→ Records supplied
++++++++++++++++++++

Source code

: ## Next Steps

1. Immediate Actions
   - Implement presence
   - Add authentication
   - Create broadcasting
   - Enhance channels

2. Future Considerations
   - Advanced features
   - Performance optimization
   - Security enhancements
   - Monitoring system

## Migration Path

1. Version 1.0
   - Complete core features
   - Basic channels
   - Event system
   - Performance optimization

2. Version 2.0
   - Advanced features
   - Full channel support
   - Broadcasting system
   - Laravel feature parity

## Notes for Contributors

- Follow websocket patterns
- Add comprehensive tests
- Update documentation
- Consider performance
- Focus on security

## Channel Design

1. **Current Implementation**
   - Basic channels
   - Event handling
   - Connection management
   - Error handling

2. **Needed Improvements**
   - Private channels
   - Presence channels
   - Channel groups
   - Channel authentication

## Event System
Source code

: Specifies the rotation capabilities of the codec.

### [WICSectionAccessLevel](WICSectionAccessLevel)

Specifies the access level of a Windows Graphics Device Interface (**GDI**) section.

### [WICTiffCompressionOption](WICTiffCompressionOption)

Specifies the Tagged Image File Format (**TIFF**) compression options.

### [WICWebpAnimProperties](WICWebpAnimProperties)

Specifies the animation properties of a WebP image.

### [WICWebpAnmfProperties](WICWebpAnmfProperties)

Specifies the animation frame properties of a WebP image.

++++++++++++++++++++

→ Job
Retype every line of the data, keeping each one exactly as it is.

→ Answer to this exercise
Source code

: ## Next Steps

1. Immediate Actions
   - Implement presence
   - Add authentication
   - Create broadcasting
   - Enhance channels

2. Future Considerations
   - Advanced features
   - Performance optimization
   - Security enhancements
   - Monitoring system

## Migration Path

1. Version 1.0
   - Complete core features
   - Basic channels
   - Event system
   - Performance optimization

2. Version 2.0
   - Advanced features
   - Full channel support
   - Broadcasting system
   - Laravel feature parity

## Notes for Contributors

- Follow websocket patterns
- Add comprehensive tests
- Update documentation
- Consider performance
- Focus on security

## Channel Design

1. **Current Implementation**
   - Basic channels
   - Event handling
   - Connection management
   - Error handling

2. **Needed Improvements**
   - Private channels
   - Presence channels
   - Channel groups
   - Channel authentication

## Event System
Source code

: Specifies the rotation capabilities of the codec.

### [WICSectionAccessLevel](WICSectionAccessLevel)

Specifies the access level of a Windows Graphics Device Interface (**GDI**) section.

### [WICTiffCompressionOption](WICTiffCompressionOption)

Specifies the Tagged Image File Format (**TIFF**) compression options.

### [WICWebpAnimProperties](WICWebpAnimProperties)

Specifies the animation properties of a WebP image.

### [WICWebpAnmfProperties](WICWebpAnmfProperties)

Specifies the animation frame properties of a WebP image.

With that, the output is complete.